---------- Dataset records

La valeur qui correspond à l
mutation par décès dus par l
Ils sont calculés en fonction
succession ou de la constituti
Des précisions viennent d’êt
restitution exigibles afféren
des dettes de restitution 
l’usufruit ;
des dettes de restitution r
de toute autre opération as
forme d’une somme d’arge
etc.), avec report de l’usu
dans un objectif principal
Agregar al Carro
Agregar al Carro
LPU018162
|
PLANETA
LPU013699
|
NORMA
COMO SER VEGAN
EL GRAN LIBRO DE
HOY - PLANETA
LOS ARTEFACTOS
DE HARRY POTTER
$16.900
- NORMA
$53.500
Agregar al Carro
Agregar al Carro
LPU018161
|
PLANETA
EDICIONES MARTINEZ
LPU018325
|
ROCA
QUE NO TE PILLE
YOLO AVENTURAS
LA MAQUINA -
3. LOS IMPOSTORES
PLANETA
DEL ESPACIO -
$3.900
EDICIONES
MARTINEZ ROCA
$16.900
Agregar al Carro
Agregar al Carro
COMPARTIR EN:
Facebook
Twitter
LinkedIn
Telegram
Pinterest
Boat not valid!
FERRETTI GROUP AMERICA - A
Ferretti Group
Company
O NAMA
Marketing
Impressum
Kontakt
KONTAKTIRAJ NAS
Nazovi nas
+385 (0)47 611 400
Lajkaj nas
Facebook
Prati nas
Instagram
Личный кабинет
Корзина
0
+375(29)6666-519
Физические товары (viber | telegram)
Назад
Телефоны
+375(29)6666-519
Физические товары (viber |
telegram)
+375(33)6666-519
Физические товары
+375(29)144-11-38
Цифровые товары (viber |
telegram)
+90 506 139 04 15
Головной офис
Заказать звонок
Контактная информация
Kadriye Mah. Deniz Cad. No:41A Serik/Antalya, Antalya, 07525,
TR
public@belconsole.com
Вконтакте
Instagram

--------------------
---------- Dataset records

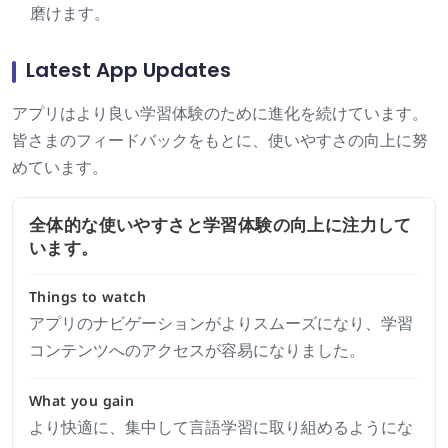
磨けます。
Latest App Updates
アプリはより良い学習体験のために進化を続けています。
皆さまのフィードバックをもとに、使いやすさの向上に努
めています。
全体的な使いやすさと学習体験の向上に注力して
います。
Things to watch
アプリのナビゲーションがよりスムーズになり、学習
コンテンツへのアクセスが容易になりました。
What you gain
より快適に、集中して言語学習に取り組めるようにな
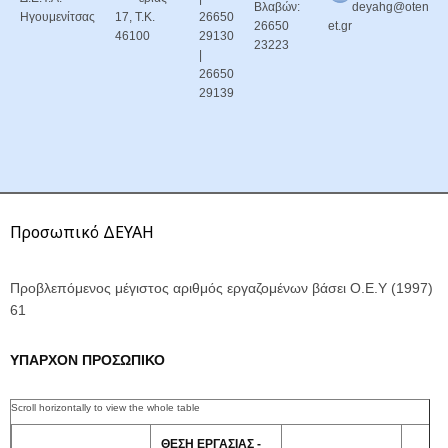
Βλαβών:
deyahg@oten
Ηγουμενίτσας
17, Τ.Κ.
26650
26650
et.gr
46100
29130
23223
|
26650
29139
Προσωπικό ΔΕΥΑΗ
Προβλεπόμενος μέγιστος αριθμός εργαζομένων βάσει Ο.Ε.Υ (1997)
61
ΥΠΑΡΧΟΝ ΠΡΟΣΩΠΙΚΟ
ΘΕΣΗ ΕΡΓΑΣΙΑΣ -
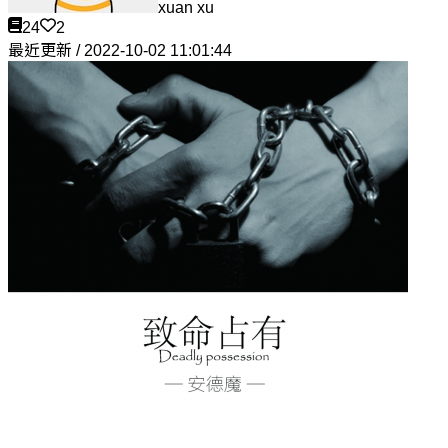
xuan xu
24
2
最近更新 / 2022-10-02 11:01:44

--------------------

▶ _Brief_:
Pick out, from the lines above, every one that contains the string "товары".

▶ _Reply_:
Физические товары (viber | telegram)
Физические товары (viber |
Физические товары
Цифровые товары (viber |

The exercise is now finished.